Je parlais, en mon fond très secret, ce récif,
Ainsi: « Attise ta flamme, et la fulgurance,
Elle t’éclaira quand tu traversais les mondes,
Déliant ton corps, s’en libérant.
Personne n’en a jamais raconté, ni montré,
Le noumène ou le phénomène.
La manière dont ils discourent de la lumière
N’explique et ne prouve que leur nuit.
Ils se remplissent la bouche de syllabes,
Ils se bourrent les oreilles de formules,
De figures phrasées, de modèles flous,
De folies fermentantes, d’inventions avortées,
De poésies châtrées et de mots châtiés.
S’embrasaient les silences, leurs flux lents frémissaient.
Ma simple parole en vaut bien d’autres, ce me semble.

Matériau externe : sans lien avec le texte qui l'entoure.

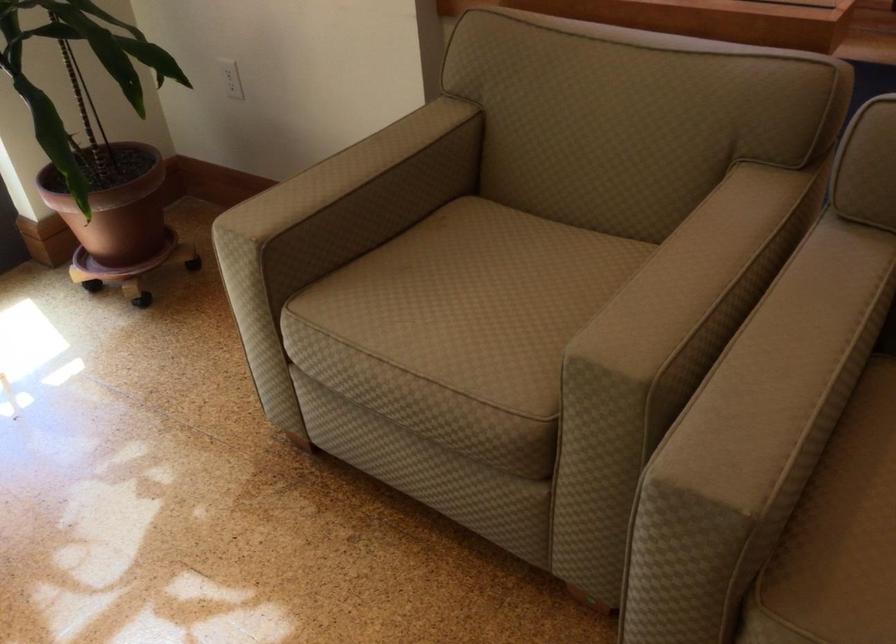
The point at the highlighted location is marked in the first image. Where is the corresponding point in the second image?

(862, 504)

Je ne l’ai pas inventée, je l’ai vécue.
J’ai vu des vérités uniques, duelles, multiples :
La matière, la lumière, le temps, se nouent, se dénouent,
S’intriquent, s’engendrent, et réciproquement.
Les penser signifie la fin des savoirs.
Des genèses invisibles s’y manifestent,
Par saveurs, senteurs, effleurements,
Ma religion les dépasse entièrement.
Elle se transforme perpétuellement,
Elle se fait arbres et lichens, ors et fleurs,
Métaux, vents, vins, cimes, abîmes.
Les signes et les glyphes ne conviennent pas à ses prières.
Elle dit que le monde n’a pas encore existé,
Que l’éternité n’était pas alors une nécessité.
Un esprit immense se cachait sans doute,
Dans son vide constellé de pierres léthargiques,
D’étoiles naines et noires, de poussières d’ombre.
Il aspira à la conscience, il la chercha de tous côtés,
Dans la puissance des choses, dans la lueur des êtres,
Dans leurs rêves enfouis, étroits, dans leurs idées
Zélées, libres, larges, lourdes, chair et nerf, sang et moelle.